Зарево над Волгой - Александр Золототрубов 16 стр.


- Настрой у бойцов и командиров один: ни шагу назад, бить фашистов, пока руки держат орудие! - твердо выговорил Чуйков. - За полтора месяца боев я пришел к выводу, что лучший прием борьбы с гитлеровцами - ближний бой. И днем и ночью мы его применяем. А для начала важно как можно ближе подойти к противнику, чтобы его "юнкерсы" не смогли бомбить наш передний край или переднюю траншею. Особенный эффект дает ближний бой в городе, где порой пушку негде развернуть, не то что танк. На себе испытал эту форму боя и теперь учу других. Немцы решили любой ценой захватить Сталинград, но разве мы можем отдать врагу этот город? - Он сделал паузу. - Разумеется, никак не можем, товарищ командующий. Будем стоять насмерть!

- А вот командарм 62-й генерал Лопатин считает, что его армия город не удержит, - заметил Еременко.

- Скажи мне об этом кто-либо другой, а не вы, товарищ командующий, я бы не поверил, - улыбнулся Чуйков. - Лопатина я знаю давно, человек он энергичный, боевой, опыта у него дай бог сколько…

- А может, это хорошо, что человек сказал правду? - прервал Еременко Чуйкова. - Зачем взваливать на свои плечи тяжкий груз, если у тебя нет сил нести его?

- Логично, товарищ командующий, - согласился Чуйков.

А Хрущев добавил:

- Похоже, Антон Иванович не верит в свои силы, а это уже позиция пораженца, и одобрить ее Военный совет фронта не может!

Чуйков держался настороженно и напрямую защищать генерала Лопатина не стал. Мало ли чего наговорил тот в беседе с командующим фронтом! Хотел было высказать эту свою мысль, но Еременко опередил его. Он встал со стула и, взяв палочку, прошелся вдоль стола, слегка прихрамывая на одну ногу. Остановился рядом с Чуйковым.

- Решено назначить вас командующим 62-й армией, - произнес он. - Как вы, товарищ Чуйков, понимаете свою задачу?

"Я не ожидал, что мне придется отвечать на такой вопрос, - позднее отмечал Чуйков, - но и раздумывать долго не приходилось: все было ясно, понятно сало собой. И тут же ответил:

- Город мы отдать врагу не можем, он нам, всему советскому народу, очень дорог; сдача его подорвала бы моральный дух народа. Будут приняты все меры, чтобы город не сдать. Сейчас ничего еще не прошу, но, изучив обстановку в городе, я обращусь к Военному совету с просьбой о помощи и прошу тогда помочь мне. Я приму все меры к удержанию города и клянусь, оттуда не уйду. Мы отстоим город или там все погибнем.

Командующий и член Военного совета сказали, что задачу я понимаю правильно. Мы распрощались. Хотелось поскорее остаться одному, чтобы подумать, не переоценил ли себя, свои силы, чтобы со всей остротой почувствовать тяжесть ответственности, которая на меня возлагалась. Задача была трудная, так как противник был уже на окраинах города".
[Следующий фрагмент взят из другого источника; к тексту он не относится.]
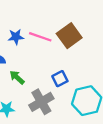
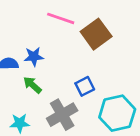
blue star: (16, 37) -> (34, 57), moved
pink line: (40, 37) -> (61, 18), moved

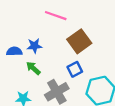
brown square: (96, 34) -> (79, 41), moved

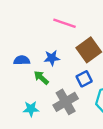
blue star: (34, 46) -> (52, 58), moved

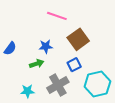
blue semicircle: (22, 60) -> (10, 48), moved, turned 128
green arrow: (41, 78) -> (37, 64), turned 120

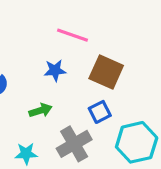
brown square: (78, 39) -> (106, 72), turned -30
blue star: (46, 46) -> (55, 70), moved

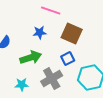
green arrow: (41, 110) -> (31, 58), size x1.5

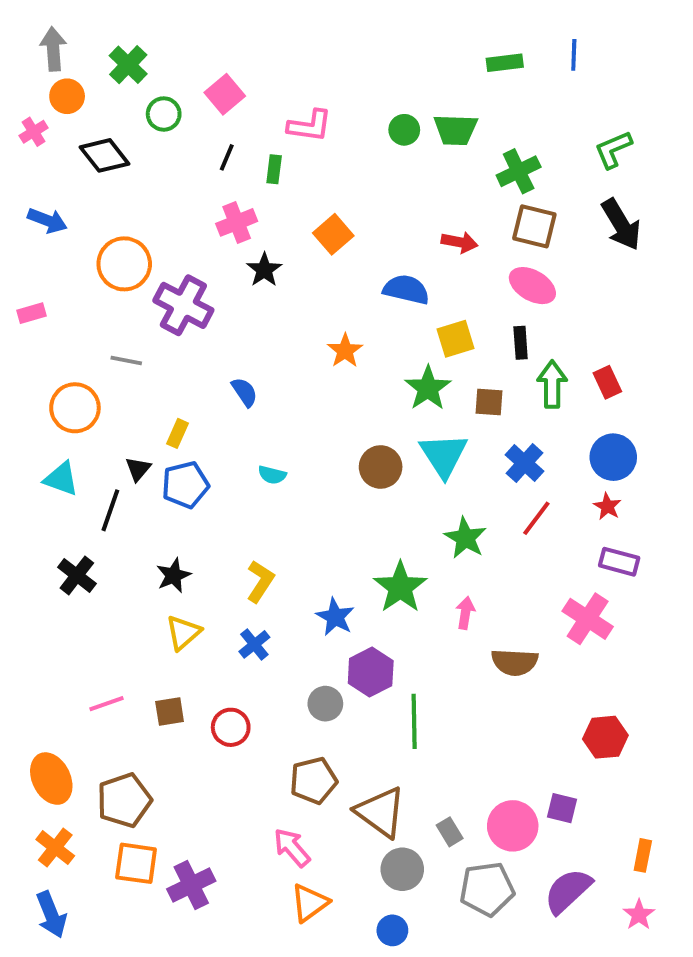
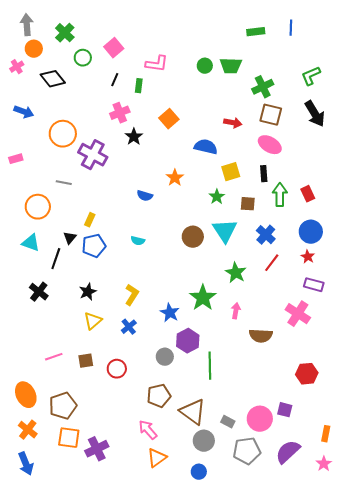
green star: (428, 388) -> (217, 197), size x0.7
blue semicircle: (245, 392) -> (145, 196), moved, turned 140
gray rectangle: (450, 832) -> (228, 422), turned -32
Самоходная баржа, похожая на огромный утюг, подошла к причалу и ошвартовалась. К ней со всех сторон устремились люди. Капитан Бурлак шагнул на деревянный трап, спущенный с баржи, но его остановил комендант переправы капитан-артиллерист.

- Вы куда, товарищ капитан? - сурово спросил он.

- На левый берег, в штаб танковой бригады, а через час-полтора мне надо вернуться в город. Вот мои документы…

- Вас понял. - Комендант вернул документы. - Подниметесь на баржу после того, как на нее посадят всех раненых. Их нужно доставить в госпиталь. А пока отойдите в сторонку, санитары уже несут раненых.

"Как бы не опоздать на тракторный завод, - забеспокоился Бурлак. - Уйдет директор, а без него мне не Дадут даже простую гайку, не то что танк".

Прошел месяц с тех пор, как Бурлак прибыл на Сталинградский фронт. Его определили в танковую бригаду полковника Румянцева. Этот сибиряк, бывалый танкист, хорошо проявил себя в боях с белофиннами. Теперь его бригаду бросили под Сталинград, и сражается она выше всяких похвал, хотя и несет потери. Бурлак был доволен тем, что экипажи его танкового батальона хорошо воюют с врагом. На их счету 27 немецких танков, потери танкового батальона - 7 машин.

Последний бой тяжело дался капитану Бурлаку. Сражение проходило в пересеченной неглубокими оврагами местности у берега Волги, в его командирский танк угодил снаряд и разорвал гусеницу. Танк завертелся, как подстреленная птица, затем совсем замер, представляя собой отличную мишень для фашистов. В шлемофоне он услышал тревожный голос командира бригады:

- Бурлак, чего стоишь? Справа на тебя идет в атаку немец - разворачивай башню и бей по нему в упор! Ты слышишь? Как понял, прием!

- Товарищ первый, моя машина повреждена, она лишилась хода, но буду отбиваться! - произнес Иван Лукич в микрофон.

Наводчик мигом развернул башню и первым же снарядом поджег вражеский танк. Шедший за ним второй танк повернул обратно. Воспользовавшись паузой в бою, Иван Лукич пересел в другой танк и продолжал преследовать врага. У крутого обрыва он нагнал вражескую машину и с ходу ударил по ней двумя снарядами. Танк вспыхнул, повалил черный, как деготь, дым. Из танка стали выскакивать на землю немцы. Очередной выстрел из орудия поразил всех четырех членов экипажа.

"Кажется, я вышел из сложной ситуации, а мог бы погибнуть", - подумал Бурлак. Эта мысль даже сейчас ожгла его.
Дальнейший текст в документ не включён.